REFLEXO DA MOÇA DESESPERADA
- Você é louca – diz a moça desesperada.
- As pessoas estão rindo de você – insiste, enquanto coça a cabeça infestada por piolhos.
Naquele sanatório, a paciente de prenome Márcia, chamada docemente pelos funcionários de “moça desesperada”, vai tecendo a realidade paralela e lançando mísseis imaginários em todas as direções.
No fundo, ela não sabe ao certo onde está o alvo. Perdeu a noção quando se viu sozinha,
na casa mofada, abandonada pelo homem que julgava ser seu para sempre.
A moça desesperada acredita mesmo nos extremos.
Tudo para ela gira em torno do SEMPRE e do NUNCA.
Nos devaneios nos quais se perdeu, esqueceu a existência do TALVEZ
Descartou que o SEMPRE acaba e que o NUNCA pode ser a afirmação de muito querer o que ela – a moça desesperada - se propõe a desdenhar.
As altas doses medicamentosas parecem sem efeito.
Não raro, a moça desesperada surta e passa a atacar a mulher louca.
Na imaginação estacionada no pátio de sua mente estática,
foi a mulher louca quem tomou dela o HOMEM que julgava ser uma propriedade.
Nos corredores, pessoas com problemas bem maiores, tentam abrandar a fúria que assola o coração da moça.
E ela ri todo o tempo.
Acredita que é a melhor e credita a volta do seu HOMEM para a mulher louca pelo poder que, supostamente, esta tem para sustentar o HOMEM, que julgava ser seu.
Desconhece a história dos dois.
Entrou no meio e, sem saber, embaraçou-se nas teias da ilusão do eterno.
A moça desesperada vive entre altos e baixos.
Murmura pelos cantos
Inventa pessoas que não existem, xinga desesperadamente a mulher louca.
Ela tem, assim, uma arquiinimiga.
E a mulher louca, como ela diz, continua a viver sem se preocupar com a posse do HOMEM que a moça desesperada,
mesmo negando veementemente, reclama para si.

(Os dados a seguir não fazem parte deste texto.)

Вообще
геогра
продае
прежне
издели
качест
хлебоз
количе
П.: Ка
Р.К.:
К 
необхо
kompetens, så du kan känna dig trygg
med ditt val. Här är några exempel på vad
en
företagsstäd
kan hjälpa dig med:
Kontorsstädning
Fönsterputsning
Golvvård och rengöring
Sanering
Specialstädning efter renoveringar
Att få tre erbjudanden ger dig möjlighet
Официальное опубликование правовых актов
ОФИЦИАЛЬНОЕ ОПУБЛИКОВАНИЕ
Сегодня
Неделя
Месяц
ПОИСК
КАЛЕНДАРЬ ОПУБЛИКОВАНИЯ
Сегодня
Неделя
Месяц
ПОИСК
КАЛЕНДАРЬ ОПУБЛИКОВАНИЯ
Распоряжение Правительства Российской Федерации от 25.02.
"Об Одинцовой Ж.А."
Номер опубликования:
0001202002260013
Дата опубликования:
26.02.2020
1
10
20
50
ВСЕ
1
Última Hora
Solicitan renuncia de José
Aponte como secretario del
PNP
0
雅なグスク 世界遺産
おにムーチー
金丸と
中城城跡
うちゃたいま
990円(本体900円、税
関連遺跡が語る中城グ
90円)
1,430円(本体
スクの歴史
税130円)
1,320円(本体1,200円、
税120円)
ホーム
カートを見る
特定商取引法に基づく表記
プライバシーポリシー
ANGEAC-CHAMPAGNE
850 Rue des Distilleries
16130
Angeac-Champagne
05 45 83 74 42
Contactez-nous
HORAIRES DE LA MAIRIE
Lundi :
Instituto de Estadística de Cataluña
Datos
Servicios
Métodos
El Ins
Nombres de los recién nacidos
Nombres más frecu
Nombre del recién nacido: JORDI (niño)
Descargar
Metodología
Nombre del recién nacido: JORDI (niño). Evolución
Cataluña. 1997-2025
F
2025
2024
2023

A mulher louca cuida da vida, do corpo, da alma.
Não se importa se riem dela ou se falam dela.
Ela não tem mais a pressa que aprisiona a moça desesperada.
Aliás, nunca teve.
Já viveu muitas histórias. Amou como pode e soube.
Agora, ama sem nada esperar.
A mulher louca não coça a cabeça nem alimenta piolhos com seu sangue
Não xinga, não morre de medo de ser deixada pelo HOMEM que a moça desesperada pleiteia como a um troféu.
Na verdade, a mulher louca já tem os troféus mais importantes: serenidade e paz de espírito.
E assim, neste cenário, a mulher louca ouve as ofensas da moça desesperada e não acha graça.
Simplesmente sente pena.
E pena, sabe a mulher louca, é o último sentimento que se deve sentir por si mesmo ou por outrem.
Mas, sem ter outra forma de ver tal desespero, pena é o que sobra da mulher louca para a moça desesperada.
Talvez a mulher louca se apiede da situação e, então, passe a sublimar o desespero da moça, que também já é mulher, embora não saiba ou se recuse a aceitar.
O HOMEM da moça desesperada assiste a tudo num misto de graça e medo.
Ele teme que a moça desesperada se interponha entre ele e a mulher louca que,
cansada de tudo isso, prefira seguir sozinha, deixando para a moça desesperada a sensação de pertence que a motiva.
Sensação irreal na qual a moça desesperada se apega como o fazem os insanos a uma cruz pesada e sem dono.
A mulher louca já deletou a voz e a existência da moça desesperada várias vezes
Mas o desespero da moça parece um grito abafado no silêncio aquietante do amor que o HOMEM lhe dispensa cotidianamente e que ela – a mulher louca – retribui naturalmente.
Porque a mulher louca sabe que o amor não amarra
Muito menos se cola num diário amarelado de queixas.
A mulher louca distingue amor e paixão
E, mais que nunca, valoriza a companhia e o carinho sem amarras.
Já a moça desesperada segue desfigurando a face da própria juventude
Enrugando os dias com tolices e desatinos.
E quanto mais ela assim o faz, mais a mulher louca brilha em sua simplicidade.
Porque a loucura, além de patológica, pode ser um sinônimo de felicidade e, quiçá, genialidade.
Louca, a mulher toma um banho com ervas e se deita ao lado do HOMEM
O mesmo que, por um breve espaço de tempo, esteve com a moça desesperada.
No peito macio, todas as noites, ela escuta o coração do anjo que escolheu para acompanhá-la, dando-lhe abrigo e a chave da porta para quando for necessário partir.
A moça desesperada escreve com letras garrafais imaginárias no teto da enfermaria:
-SUA LOUCA.
E, sem se dar conta, o espelho a reflete.